Sir

In his review of Deadly Feasts: Tracking the Secrets of a Terrifying New Plague (Nature 386, 565; 1997), Robert Desowitz repeats a fundamental error with regard to the aetiology of kuru. He writes: "Gajdusek and his Australian colleagues, Michael Alpers and Vincent Zigas, showed that cannibalism was the cause of kuru. The Fore women and children, but not the men, ate — totally consumed — their dead relatives."

That cannibalism might be the route to kuru transmission was discovered by two anthropologists, Shirley Lindenbaum and Robert Glasse, five years after Gajdusek first arrived in the Eastern Highlands of Papua New Guinea, years in which every attempt to unravel the cause of kuru had failed. In 1961, they spent nine months with the Fore searching for a possible genetic cause for kuru. None existed.

Their second visit proved more fruitful. A New Zealand neurologist and epidemiologist, Dr R.W. Hornbrook, suggested that they try to answer the question "what is it that the adult women and the children of both sexes in the Fore tribe are doing that the adult men are not?”.

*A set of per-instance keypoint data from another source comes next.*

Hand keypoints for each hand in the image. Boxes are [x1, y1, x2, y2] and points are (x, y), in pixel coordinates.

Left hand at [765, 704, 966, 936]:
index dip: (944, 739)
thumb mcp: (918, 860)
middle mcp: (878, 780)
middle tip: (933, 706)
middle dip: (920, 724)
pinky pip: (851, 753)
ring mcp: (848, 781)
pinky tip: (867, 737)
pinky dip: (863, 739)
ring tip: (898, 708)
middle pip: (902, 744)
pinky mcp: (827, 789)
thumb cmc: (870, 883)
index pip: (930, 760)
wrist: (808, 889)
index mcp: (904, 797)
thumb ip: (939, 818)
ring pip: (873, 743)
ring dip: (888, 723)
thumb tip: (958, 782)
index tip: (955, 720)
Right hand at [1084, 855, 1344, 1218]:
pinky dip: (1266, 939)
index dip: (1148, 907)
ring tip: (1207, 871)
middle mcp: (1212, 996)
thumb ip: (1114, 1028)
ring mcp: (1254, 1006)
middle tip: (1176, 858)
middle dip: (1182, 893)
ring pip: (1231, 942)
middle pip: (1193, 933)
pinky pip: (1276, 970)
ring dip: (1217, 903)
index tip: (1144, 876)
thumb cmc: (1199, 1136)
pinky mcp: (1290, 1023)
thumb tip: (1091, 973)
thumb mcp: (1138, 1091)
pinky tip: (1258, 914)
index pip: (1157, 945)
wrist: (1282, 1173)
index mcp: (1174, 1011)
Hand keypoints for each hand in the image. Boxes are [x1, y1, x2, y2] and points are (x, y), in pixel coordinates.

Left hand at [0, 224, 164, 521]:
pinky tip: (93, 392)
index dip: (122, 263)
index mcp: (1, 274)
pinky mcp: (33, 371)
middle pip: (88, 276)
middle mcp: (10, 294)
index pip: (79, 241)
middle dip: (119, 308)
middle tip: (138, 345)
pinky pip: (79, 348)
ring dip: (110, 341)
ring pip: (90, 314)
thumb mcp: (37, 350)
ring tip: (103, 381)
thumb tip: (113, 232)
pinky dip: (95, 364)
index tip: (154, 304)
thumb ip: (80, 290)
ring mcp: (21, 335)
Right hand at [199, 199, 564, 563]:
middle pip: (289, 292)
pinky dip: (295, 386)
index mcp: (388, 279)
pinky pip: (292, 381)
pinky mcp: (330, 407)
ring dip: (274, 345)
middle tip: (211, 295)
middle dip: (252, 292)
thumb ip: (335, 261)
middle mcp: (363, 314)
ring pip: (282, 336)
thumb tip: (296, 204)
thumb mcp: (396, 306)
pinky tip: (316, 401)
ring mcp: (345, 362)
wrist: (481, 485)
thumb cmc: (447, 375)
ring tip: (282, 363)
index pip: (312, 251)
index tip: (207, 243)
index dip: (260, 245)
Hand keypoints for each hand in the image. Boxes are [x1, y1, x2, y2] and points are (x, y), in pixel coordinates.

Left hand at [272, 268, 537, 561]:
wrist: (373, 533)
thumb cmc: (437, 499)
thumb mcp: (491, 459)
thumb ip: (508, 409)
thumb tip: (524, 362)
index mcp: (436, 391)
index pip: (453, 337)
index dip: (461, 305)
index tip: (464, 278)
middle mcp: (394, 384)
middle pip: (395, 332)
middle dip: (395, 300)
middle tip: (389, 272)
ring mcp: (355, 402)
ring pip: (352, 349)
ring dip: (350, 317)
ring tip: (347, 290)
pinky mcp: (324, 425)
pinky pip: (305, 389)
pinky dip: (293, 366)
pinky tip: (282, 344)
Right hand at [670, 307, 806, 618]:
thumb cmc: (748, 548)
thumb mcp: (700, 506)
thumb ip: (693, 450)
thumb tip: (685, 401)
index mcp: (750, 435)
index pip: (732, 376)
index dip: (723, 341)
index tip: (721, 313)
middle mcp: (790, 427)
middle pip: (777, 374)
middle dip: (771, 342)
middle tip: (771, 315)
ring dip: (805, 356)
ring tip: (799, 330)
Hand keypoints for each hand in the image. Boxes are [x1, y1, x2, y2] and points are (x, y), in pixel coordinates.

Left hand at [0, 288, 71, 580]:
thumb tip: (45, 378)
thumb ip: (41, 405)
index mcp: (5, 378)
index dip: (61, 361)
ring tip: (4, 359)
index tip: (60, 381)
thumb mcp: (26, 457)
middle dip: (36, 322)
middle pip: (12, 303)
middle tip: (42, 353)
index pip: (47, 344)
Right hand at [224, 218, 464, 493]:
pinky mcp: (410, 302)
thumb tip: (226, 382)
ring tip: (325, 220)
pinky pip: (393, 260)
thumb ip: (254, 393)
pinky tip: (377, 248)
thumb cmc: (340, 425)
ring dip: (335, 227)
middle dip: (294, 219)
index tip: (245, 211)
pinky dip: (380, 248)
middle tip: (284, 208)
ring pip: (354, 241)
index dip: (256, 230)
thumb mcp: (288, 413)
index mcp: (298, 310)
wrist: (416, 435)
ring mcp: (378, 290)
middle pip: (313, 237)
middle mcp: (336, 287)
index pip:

They found that the women, who prepared the bodies for burial, occasionally ate part of the flesh and of the steamed brain tissue. But far from their "totally consuming their dead relatives", or cannibalism being a ritual in the Fore tribe, it was a casual practice that had infiltrated from tribes in the south of the region within living memory. The Fore themselves said that "it was after the first aeroplane flew over that we tried cannibalism for the first time”.

Back at the US National Institutes of Health, Gajdusek and Joe Gibbs now tried to induce kuru in nonhuman primates by feeding them with kuru-infected human brain. They failed to induce the disease, even when they inserted the infected tissue directly into the stomach through a gastric tube. So they believe that direct inoculation into the bloodstream or through the mucous membrane was the route of infection. Women and children with cuts and sores on their hands would frequently rub their eyes and noses when handling dead bodies, so any infectious particles could enter the body quite easily.